Après avoir réalisé des publicités et des clips vidéo pendant dix ans, Tony Kaye se lance dans le septième art en 1998, avec l’ambition de porter ses projecteurs sur la délicate question du racisme ancré aux Etats-Unis.
A travers l’histoire de deux frères américains, Derek et Daniel Vinyard, membres du mouvement skinhead néonazi, Tony Kaye s’interroge sur les racines et les conséquences des violentes discriminations raciales qui déchirent le pays de l’Oncle Sam depuis des décennies. Mais American History X retrace également le parcours de rédemption de Derek qui, après avoir pris conscience de la futilité de sa haine raciale, tente d’empêcher son frère cadet d’emprunter la même voie que lui.
Bien que Joaquin Phoenix ait été initialement choisi pour incarner le principal protagoniste de ce film à la dimension sociale omniprésente, c’est Edward Norton qui a obtenu le rôle du charismatique Derek Vinyard et qui a accédé à la notoriété deux ans plus tôt, grâce à son interprétation remarquée dans Peur primale qui lui a valu le Golden Globe du meilleur acteur dans un second rôle. Pour American History X, Edward Norton prouve une nouvelle fois son grand talent d’acteur et sa capacité à s’impliquer complètement dans la peau de son personnage, allant jusqu’à gagner 14 kilos de muscles pour incarner le skinhead néonazi. Au-delà de cette transformation morphologique, l’interprète de Derek offre une prestation stupéfiante, effrayante et émouvante, qui a convaincu la quasi-unanimité des critiques et a été salué par une nomination à l’Oscar du meilleur acteur en 1999. A ses côtés, le jeune Edward Furlong, connu depuis son interprétation de John Connor dans Terminator 2, joue le rôle du frère cadet Daniel, tiraillé entre deux chemins à suivre.
A l’issue de sa sortie dans les salles internationales, le budget de production de 20 millions de dollars est à peine rentabilisé (23 millions de recettes), sans doute en raison de la classification R aux Etats-Unis et l’interdiction aux spectateurs de moins de 12 ans en France. Dans l’Hexagone, American History X n’a attiré que 620 000 spectateurs, ce qui ne l’a pas empêché d’accéder au rang des films cultes au fil des ans, une consécration méritée pour une œuvre aussi profonde, réaliste, complexe et torturée.
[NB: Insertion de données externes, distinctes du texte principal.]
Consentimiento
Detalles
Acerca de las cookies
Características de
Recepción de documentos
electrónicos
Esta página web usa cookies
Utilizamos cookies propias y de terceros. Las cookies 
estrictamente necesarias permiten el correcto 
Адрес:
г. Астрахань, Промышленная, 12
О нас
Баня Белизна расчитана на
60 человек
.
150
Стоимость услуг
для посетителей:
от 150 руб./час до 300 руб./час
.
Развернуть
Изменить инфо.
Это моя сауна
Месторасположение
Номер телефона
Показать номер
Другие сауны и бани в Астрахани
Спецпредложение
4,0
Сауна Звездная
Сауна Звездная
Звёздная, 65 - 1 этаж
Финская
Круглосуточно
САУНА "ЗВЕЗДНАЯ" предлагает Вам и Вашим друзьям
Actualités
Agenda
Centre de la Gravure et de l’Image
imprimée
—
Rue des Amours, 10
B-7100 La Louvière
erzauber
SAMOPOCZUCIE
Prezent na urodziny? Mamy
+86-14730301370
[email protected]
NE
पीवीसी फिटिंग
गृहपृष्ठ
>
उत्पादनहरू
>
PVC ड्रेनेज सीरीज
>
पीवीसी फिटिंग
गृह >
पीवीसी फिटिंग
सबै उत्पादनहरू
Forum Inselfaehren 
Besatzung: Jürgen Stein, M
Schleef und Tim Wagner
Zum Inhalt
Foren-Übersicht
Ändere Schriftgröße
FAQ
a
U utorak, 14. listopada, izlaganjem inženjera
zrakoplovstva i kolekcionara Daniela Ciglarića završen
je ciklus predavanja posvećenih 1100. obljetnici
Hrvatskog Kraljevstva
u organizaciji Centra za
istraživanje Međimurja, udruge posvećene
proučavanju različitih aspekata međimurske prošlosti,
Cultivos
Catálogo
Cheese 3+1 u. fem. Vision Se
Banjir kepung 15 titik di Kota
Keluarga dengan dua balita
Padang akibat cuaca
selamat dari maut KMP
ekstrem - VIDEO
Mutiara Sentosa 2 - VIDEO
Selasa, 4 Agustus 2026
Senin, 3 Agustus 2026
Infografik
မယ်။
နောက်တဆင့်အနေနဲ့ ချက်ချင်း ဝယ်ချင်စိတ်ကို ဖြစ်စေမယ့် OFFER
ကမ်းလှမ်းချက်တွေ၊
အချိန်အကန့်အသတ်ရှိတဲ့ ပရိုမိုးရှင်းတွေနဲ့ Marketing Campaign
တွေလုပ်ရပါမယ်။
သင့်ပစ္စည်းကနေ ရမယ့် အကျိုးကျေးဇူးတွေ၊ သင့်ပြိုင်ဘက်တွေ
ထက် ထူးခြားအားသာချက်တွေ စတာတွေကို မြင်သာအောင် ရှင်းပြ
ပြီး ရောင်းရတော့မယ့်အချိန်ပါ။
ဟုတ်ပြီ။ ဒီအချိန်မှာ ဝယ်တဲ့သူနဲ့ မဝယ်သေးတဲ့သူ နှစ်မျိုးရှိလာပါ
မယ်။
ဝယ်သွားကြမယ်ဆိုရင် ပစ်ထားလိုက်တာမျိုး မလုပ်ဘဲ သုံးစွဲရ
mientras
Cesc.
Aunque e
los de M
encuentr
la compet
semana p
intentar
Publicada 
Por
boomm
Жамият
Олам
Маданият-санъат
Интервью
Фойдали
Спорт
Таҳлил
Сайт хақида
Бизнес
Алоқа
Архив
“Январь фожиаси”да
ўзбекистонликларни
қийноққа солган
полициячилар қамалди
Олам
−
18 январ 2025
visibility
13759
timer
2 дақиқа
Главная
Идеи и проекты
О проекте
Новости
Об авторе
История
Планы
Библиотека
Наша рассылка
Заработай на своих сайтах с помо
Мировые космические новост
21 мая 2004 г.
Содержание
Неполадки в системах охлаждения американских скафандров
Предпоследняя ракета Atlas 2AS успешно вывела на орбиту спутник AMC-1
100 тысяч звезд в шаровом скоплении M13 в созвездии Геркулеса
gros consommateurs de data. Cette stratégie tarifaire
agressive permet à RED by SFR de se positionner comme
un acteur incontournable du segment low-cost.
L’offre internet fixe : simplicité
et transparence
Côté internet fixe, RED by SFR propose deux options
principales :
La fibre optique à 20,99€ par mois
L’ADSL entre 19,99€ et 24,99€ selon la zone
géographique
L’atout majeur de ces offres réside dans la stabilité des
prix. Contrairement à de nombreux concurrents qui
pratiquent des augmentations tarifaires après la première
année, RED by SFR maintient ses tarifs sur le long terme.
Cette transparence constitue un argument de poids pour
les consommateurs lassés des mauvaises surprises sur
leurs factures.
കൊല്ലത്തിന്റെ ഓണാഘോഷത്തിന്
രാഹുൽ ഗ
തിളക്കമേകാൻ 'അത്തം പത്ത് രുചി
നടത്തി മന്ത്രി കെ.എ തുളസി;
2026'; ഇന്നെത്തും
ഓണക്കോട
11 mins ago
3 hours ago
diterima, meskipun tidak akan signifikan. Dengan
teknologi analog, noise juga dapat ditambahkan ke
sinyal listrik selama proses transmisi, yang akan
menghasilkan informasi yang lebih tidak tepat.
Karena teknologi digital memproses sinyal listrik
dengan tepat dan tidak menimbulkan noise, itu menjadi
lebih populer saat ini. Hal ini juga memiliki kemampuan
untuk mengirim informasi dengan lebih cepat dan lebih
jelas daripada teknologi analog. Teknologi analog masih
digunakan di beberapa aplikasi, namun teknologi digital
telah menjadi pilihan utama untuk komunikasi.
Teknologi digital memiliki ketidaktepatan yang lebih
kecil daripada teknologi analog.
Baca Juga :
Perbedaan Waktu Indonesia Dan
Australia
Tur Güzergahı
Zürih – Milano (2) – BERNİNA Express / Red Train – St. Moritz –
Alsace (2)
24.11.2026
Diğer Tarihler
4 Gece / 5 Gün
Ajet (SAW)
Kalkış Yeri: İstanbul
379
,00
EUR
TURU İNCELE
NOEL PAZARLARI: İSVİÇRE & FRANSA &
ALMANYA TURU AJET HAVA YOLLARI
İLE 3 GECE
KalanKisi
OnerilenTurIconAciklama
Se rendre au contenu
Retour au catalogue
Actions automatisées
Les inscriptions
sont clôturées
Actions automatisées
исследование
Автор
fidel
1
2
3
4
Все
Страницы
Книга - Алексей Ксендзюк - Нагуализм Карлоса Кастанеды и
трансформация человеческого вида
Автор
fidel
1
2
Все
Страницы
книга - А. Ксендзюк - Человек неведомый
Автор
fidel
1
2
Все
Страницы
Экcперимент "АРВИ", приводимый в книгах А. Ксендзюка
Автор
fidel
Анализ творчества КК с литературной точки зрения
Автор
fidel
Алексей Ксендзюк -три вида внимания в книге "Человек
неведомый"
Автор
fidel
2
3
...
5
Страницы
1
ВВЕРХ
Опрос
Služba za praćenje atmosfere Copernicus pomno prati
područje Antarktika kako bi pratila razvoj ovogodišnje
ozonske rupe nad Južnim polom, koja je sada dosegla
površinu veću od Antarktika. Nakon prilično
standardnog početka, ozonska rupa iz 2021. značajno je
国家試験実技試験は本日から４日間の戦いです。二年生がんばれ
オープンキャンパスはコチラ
Parce que l’intrigue du film tourne autour du racisme, la violence est au cœur de celui-ci et certaines scènes n’hésitent pas à frôler l’acceptable. La vulgarité est également très présente, en témoigne l’usage intensif du mot « fuck » dans la VO, cité plus de 200 fois durant les deux heures de film. Mais cette violence à la fois physique et verbale ne choque pas outre-mesure au regard du sujet et du cadre choisis, et permet de retranscrire davantage l’impitoyabilité et la brutalité d’un groupuscule nazi.
Sur le plan technique, le basculement entre la couleur et le noir et blanc est un choix pertinent pour permettre au spectateur de se situer dans le temps, de l’époque où Derek a adopté les théories racistes jusqu’à celle où il les a abandonnées. Toutefois, l’utilisation de plusieurs très gros plans n’est pas forcément nécessaire et compréhensible, mais on pardonne aisément à un réalisateur dont il s’agit du premier film.
Enfin, sans en dévoiler le contenu, l’épilogue de cette plongée obscure dans les pensées racistes américaines ne peut laisser indifférent et s’élève au panthéon des fins les plus marquantes de l’histoire.